* [SOURCE]:
— start —
American legislative district

Louisiana's 27th State Senate district is one of 39 districts in the Louisiana State Senate. It has been represented by Republican Jeremy Stine since 2021.

==Geography==
District 27 is primarily based in Lake Charles in Calcasieu Parish, taking in nearly the entire city proper as well as the suburban towns of Westlake, Moss Bluff, Prien, Carlyss, and Sulphur.

The district is located entirely within Louisiana's 3rd congressional district, and overlaps with the 33rd, 34th, 35th, and 36th districts of the Louisiana House of Representatives.

==Recent election results==
Louisiana uses a jungle primary system. If no candidate receives 50% in the first round of voting, when all candidates appear on the same ballot regardless of party, the top-two finishers advance to a runoff election.
— end —
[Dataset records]
— start —
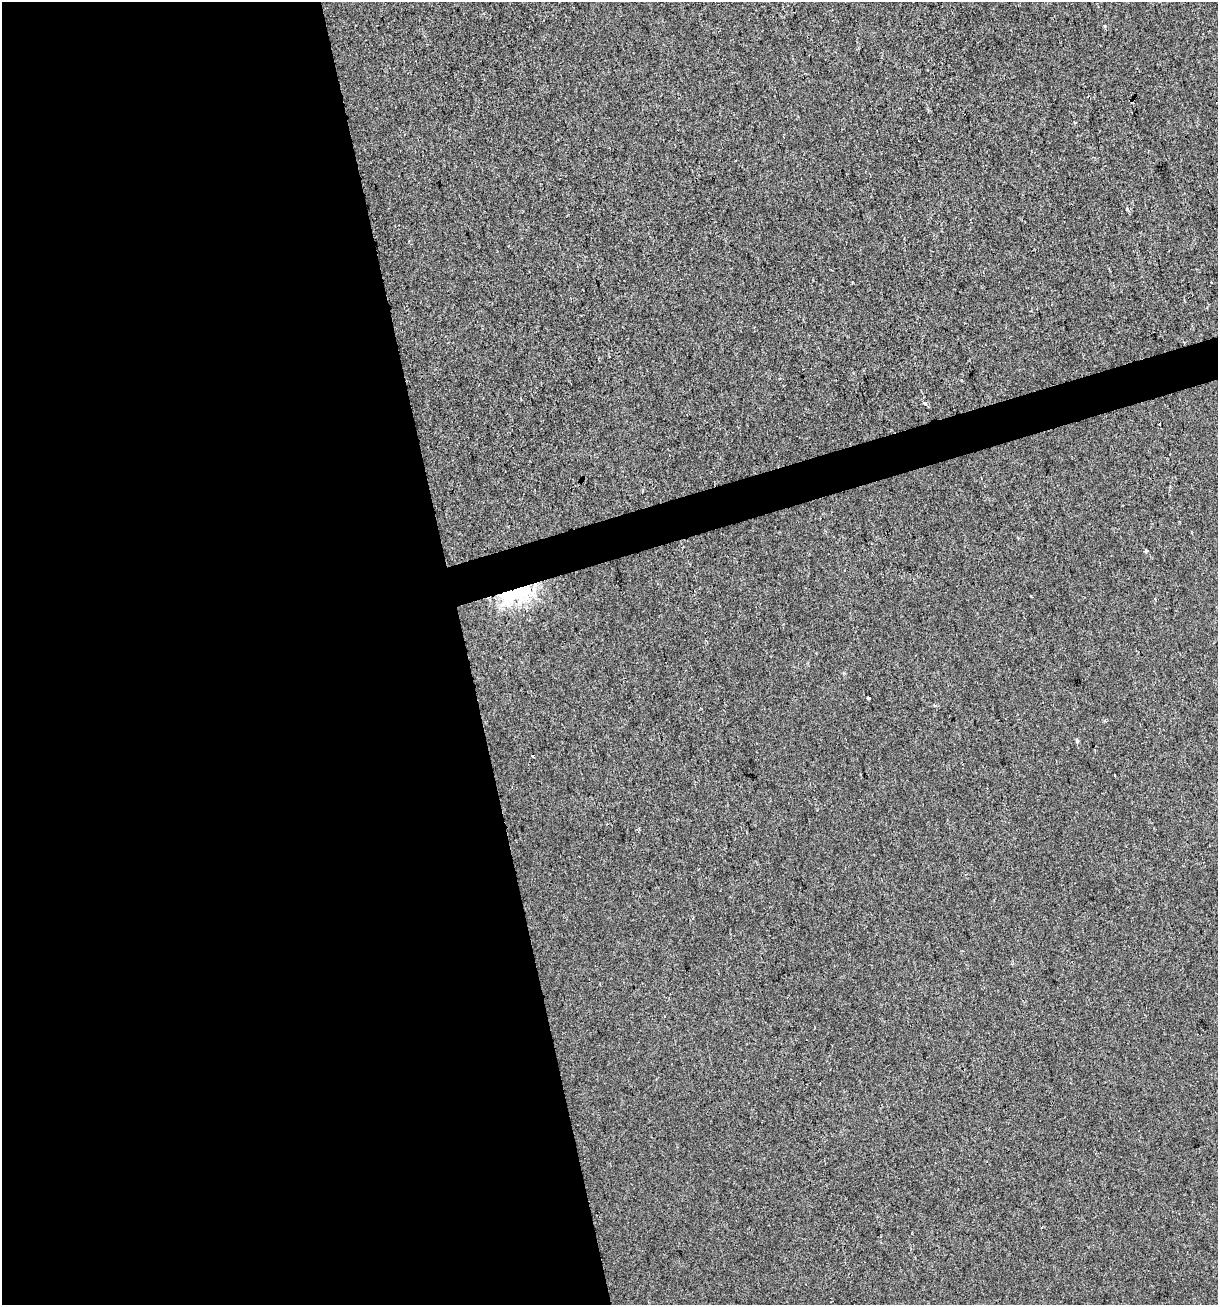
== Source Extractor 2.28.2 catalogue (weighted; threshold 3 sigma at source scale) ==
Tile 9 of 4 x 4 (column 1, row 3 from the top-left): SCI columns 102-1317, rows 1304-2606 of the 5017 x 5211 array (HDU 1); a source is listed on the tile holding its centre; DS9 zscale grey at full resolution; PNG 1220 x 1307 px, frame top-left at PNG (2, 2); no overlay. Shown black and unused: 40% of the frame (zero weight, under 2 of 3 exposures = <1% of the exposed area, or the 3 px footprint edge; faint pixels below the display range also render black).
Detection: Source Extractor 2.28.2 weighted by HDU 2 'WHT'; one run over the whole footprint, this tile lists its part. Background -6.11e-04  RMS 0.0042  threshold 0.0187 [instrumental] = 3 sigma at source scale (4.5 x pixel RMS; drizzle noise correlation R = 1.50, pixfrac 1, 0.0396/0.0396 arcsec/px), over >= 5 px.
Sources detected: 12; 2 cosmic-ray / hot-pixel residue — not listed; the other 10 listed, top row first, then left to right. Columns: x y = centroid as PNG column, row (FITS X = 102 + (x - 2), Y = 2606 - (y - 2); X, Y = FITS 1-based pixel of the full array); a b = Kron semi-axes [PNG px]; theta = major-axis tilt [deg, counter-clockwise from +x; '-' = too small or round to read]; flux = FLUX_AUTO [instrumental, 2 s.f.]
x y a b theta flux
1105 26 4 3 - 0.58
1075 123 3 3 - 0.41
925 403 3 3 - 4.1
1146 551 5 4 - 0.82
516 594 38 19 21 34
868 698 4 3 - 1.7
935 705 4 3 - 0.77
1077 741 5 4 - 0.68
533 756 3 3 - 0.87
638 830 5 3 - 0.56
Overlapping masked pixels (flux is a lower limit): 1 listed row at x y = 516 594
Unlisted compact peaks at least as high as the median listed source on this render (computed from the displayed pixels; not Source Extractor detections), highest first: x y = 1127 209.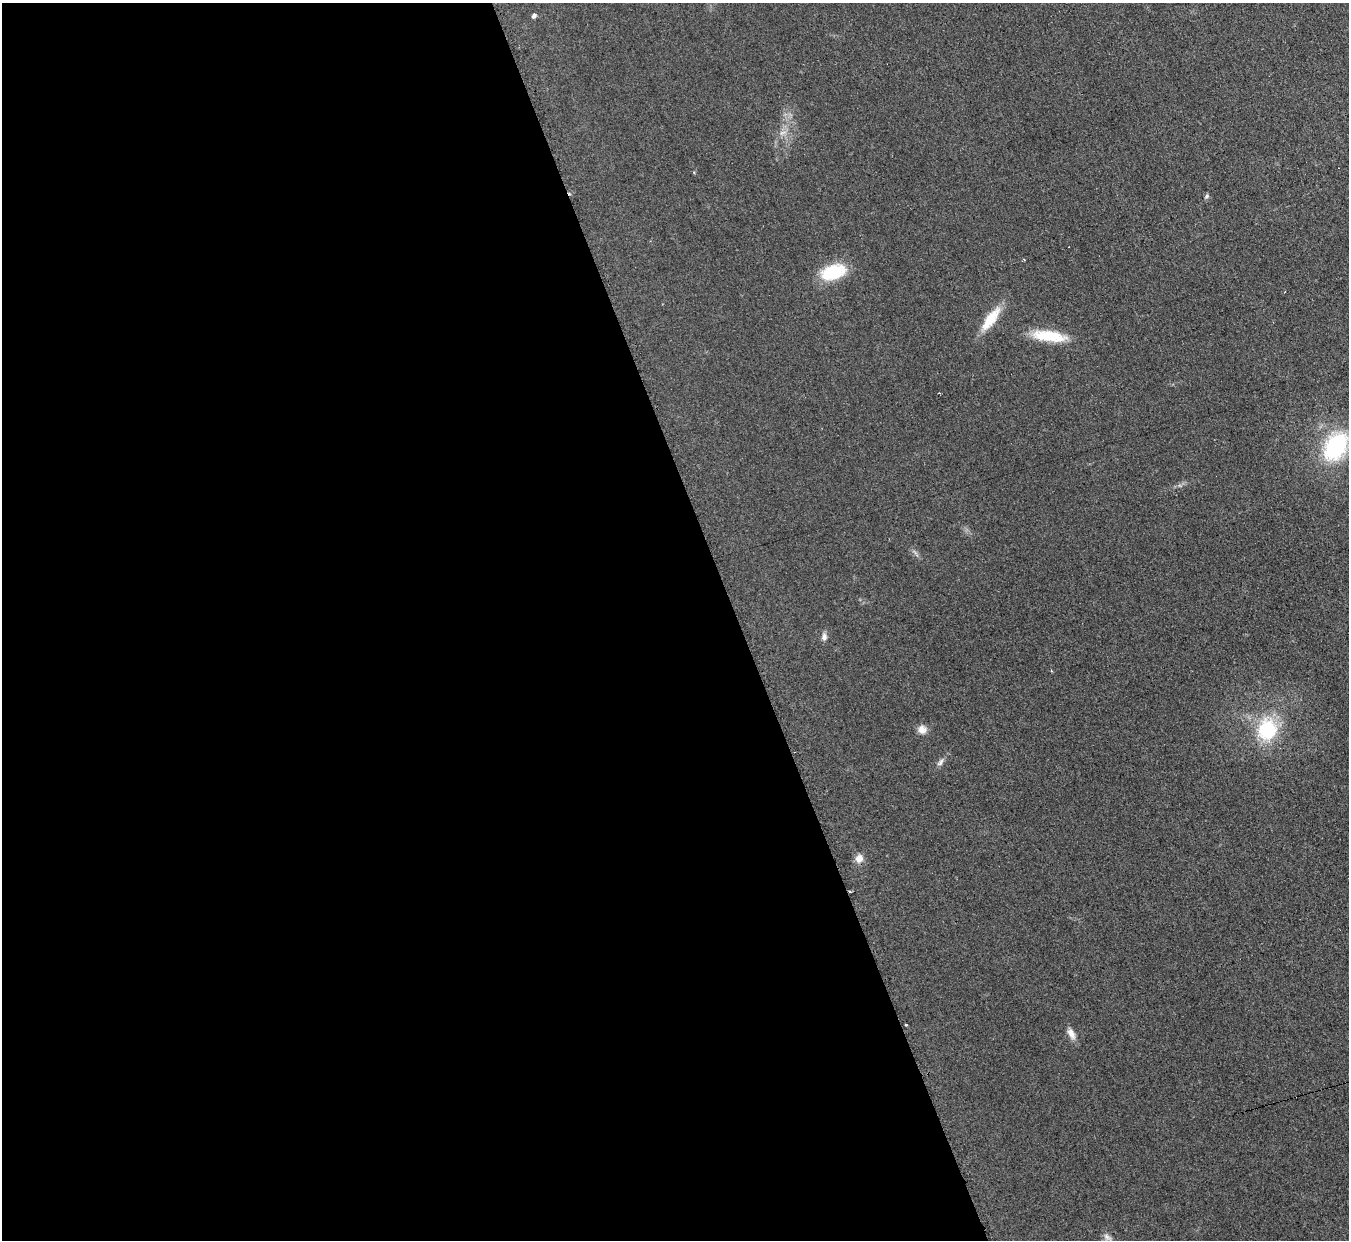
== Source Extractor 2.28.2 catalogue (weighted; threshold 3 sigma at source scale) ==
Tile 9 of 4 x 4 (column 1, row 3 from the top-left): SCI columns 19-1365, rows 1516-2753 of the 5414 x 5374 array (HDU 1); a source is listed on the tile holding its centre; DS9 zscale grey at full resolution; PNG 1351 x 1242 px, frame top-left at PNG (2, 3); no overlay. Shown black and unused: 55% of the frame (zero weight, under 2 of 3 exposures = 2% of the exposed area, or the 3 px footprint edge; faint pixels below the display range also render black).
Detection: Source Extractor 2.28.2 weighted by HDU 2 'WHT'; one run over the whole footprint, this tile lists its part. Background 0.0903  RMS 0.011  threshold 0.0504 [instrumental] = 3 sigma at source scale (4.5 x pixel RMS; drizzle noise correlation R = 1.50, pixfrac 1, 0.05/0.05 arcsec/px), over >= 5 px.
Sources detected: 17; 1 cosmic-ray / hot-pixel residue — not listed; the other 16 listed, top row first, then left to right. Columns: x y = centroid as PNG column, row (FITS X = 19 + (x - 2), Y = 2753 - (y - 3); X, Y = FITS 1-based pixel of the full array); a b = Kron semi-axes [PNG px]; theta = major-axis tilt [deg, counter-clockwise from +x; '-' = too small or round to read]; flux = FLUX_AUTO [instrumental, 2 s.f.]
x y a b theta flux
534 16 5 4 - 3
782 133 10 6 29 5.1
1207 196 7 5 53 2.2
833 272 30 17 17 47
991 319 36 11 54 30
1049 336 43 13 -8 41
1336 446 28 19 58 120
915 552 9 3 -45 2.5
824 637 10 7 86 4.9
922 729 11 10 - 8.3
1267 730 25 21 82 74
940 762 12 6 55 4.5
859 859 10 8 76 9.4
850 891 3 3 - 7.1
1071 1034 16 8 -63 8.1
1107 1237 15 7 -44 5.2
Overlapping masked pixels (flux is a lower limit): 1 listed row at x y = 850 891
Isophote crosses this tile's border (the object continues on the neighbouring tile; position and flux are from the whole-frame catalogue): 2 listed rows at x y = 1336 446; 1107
— end —
* [TASKS TO CARRY OUT]:
• a. Using the passage on Louisiana's 27th State Senate district, mark each statement yes or no and quote the words that decide it: (i) The district lies entirely within Louisiana's 3rd congressional district. (ii) A Democrat has represented the district since 2021. (iii) The Louisiana State Senate has 39 districts.
• b. According to the passage on Louisiana's 27th State Senate district, in which parish is the district primarily based?
The telescope data listing is not needed for any of this.

* [ANSWERS GIVEN]:
• a.
(i) Yes: "The district is located entirely within Louisiana's 3rd congressional district"
(ii) No: "It has been represented by Republican Jeremy Stine since 2021."
(iii) Yes: "one of 39 districts in the Louisiana State Senate"

• b. Calcasieu Parish